Pour Madame Yvonne Tremblay-Gagnon, « L'art est sublimation! ». Non pas que ses toiles s'envolent en fumée mais c'est qu'elles sont la représentation d'un objet concret qui crée un monde abstrait, celui des sentiments. Elles vont au-delà de chaque ligne ou forme exprimée; leurs histoires naissent dans l'imagination pour aller se perdre dans le symbolisme.

Après l'érotisme, quels seront ses prochains voyages intérieurs, à qui seront-ils consacrés? Sans doute à la musique! Même si on la sent déjà présente, elle veut lui sacrifier quelques années pour la laisser s'exprimer. Puis ses petits-enfants viendront s'asseoir pour regarder grand-maman les dessiner. Ce sera sa façon à elle de les immortaliser.

Parler des œuvres de cette artiste, c'est laisser la femme s'exprimer. Madame Yvonne Tremblay-Gagnon, dont j'ai humblement essayé de dresser le portrait, m'a beaucoup touchée. D'abord par sa fragilité qui devient une force en soi parce qu'elle fait naître la sensibilité. Puis chaque parole associée à l'art se métamorphose en couleurs qui viennent tapisser son monde intérieur, lequel elle a bien voulu partager avec moi. Elle me parlait et déjà je la voyais assise en train de peindre, écoutant la musique de Ravel et se laissant apprivoiser par la solitude. Après trente ans de peinture, les doutes vis-à-vis l'utilité de ses peintures se sont dissipés. Des expériences sont venues par elles-mêmes porter le message qui se glisse entre la toile et la peinture.

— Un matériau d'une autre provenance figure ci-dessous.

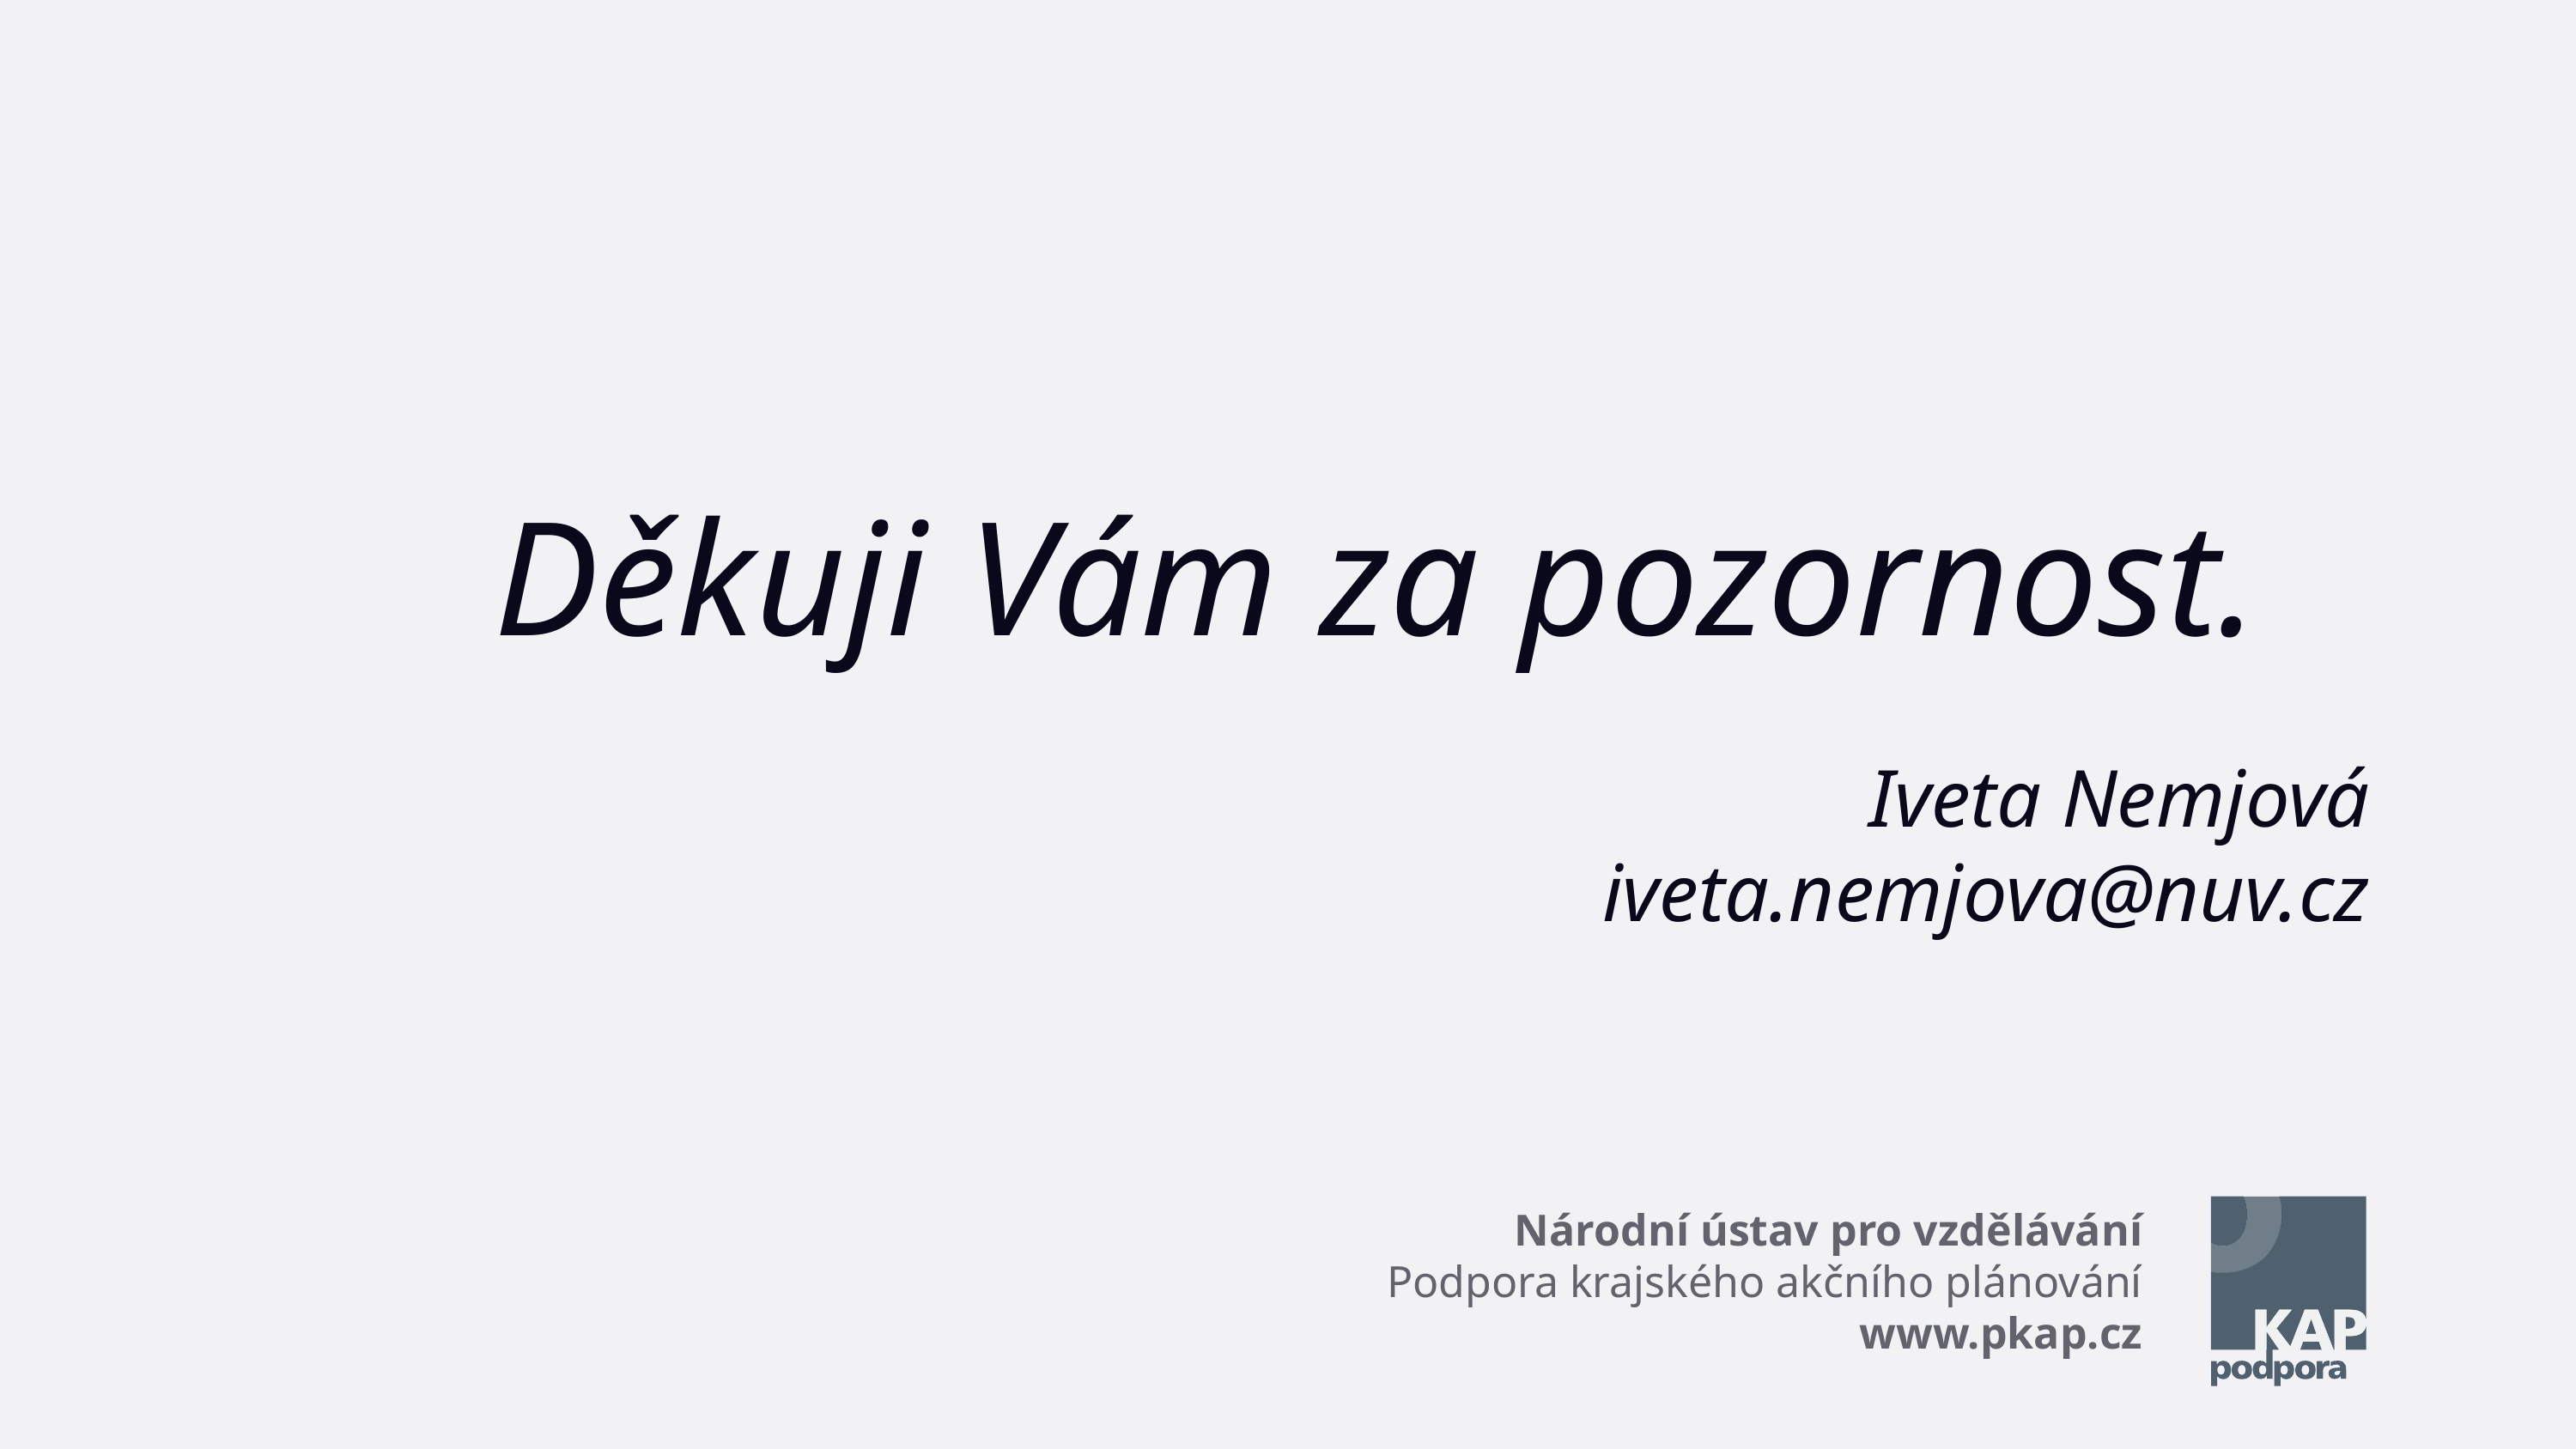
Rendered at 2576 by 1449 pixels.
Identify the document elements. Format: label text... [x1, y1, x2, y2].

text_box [2210, 1196, 2366, 1385]
text_box Iveta Nemjová iveta.nemjova@nuv.cz [326, 742, 2383, 944]
text_box Děkuji Vám za pozornost. [326, 471, 2437, 674]
text_box Národní ústav pro vzdělávání Podpora krajského akčního plánování www.pkap.cz [1352, 1196, 2156, 1364]
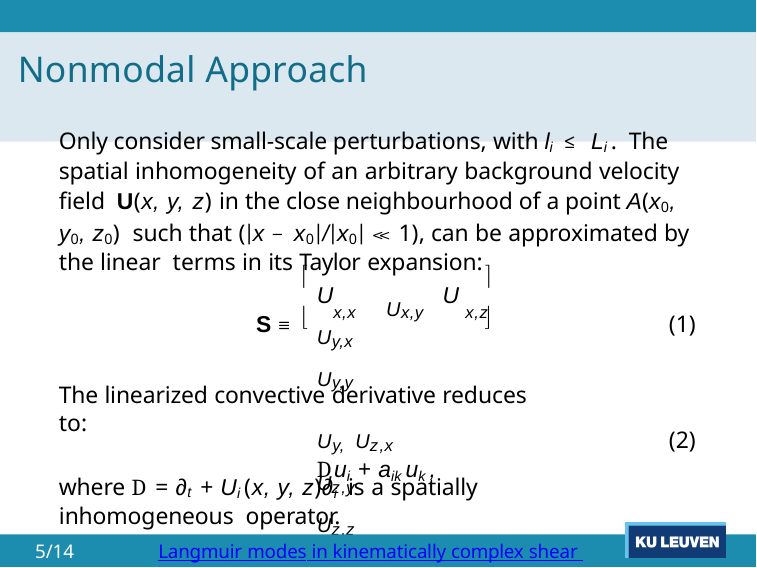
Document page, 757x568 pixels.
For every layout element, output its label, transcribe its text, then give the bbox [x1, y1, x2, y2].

text_box where D = ∂t + Ui (x, y, z)∂i is a spatially inhomogeneous operator. [50, 468, 648, 520]
text_box  [482, 261, 500, 292]
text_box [0, 521, 757, 568]
text_box Uy,x Uy,y Uy, Uz,x Uz,y Uz,z [306, 310, 491, 378]
text_box U [314, 279, 336, 309]
text_box  [299, 302, 319, 332]
text_box S ≡ [254, 307, 298, 337]
text_box  [482, 302, 502, 332]
text_box The linearized convective derivative reduces to: Dui + aik uk , [52, 378, 542, 468]
text_box  [299, 261, 317, 292]
title Nonmodal Approach [0, 32, 756, 142]
text_box Only consider small-scale perturbations, with li ≤ Li . The spatial inhomogeneity of an arbitrary background velocity field U(x, y, z) in the close neighbourhood of a point A(x0, y0, z0) such that (|x − x0|/|x0| ≪ 1), can be approximated by the linear terms in its Taylor expansion: [44, 123, 708, 275]
text_box x,x Ux,y x,z [327, 282, 491, 310]
text_box (2) [666, 423, 699, 454]
text_box (1) [666, 307, 699, 337]
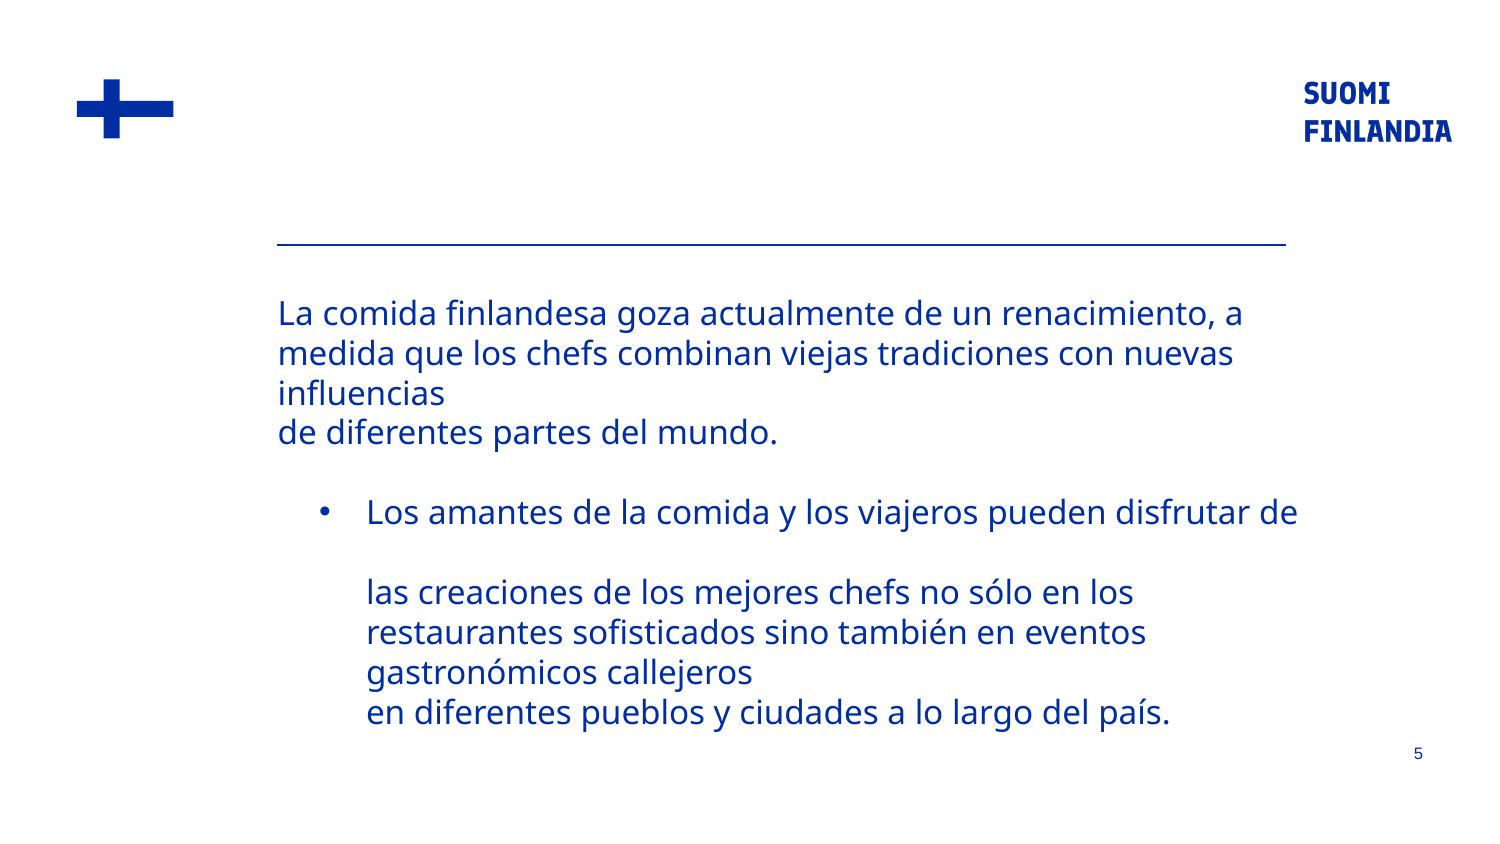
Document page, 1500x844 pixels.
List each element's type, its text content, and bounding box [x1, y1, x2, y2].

Juste avant que je la quitte, l'artiste m'a confié un de ses rêves, celui de créer une grande réunion de tous ses enfants. Ce qui exprime le désir d'une rétrospective de ces nombreuses années de complicité avec la peinture. J'aimerais contempler ce beau tableau qui ressemblerait sans doute à celui de la nuit quand la lune dirige les millions de petites étoiles qui l'entourent et qui brillent de tous leurs feux et dont le reflet nous hypnotise, nous envoûte si nous nous donnons la peine de les regarder, et de savoir les apprécier.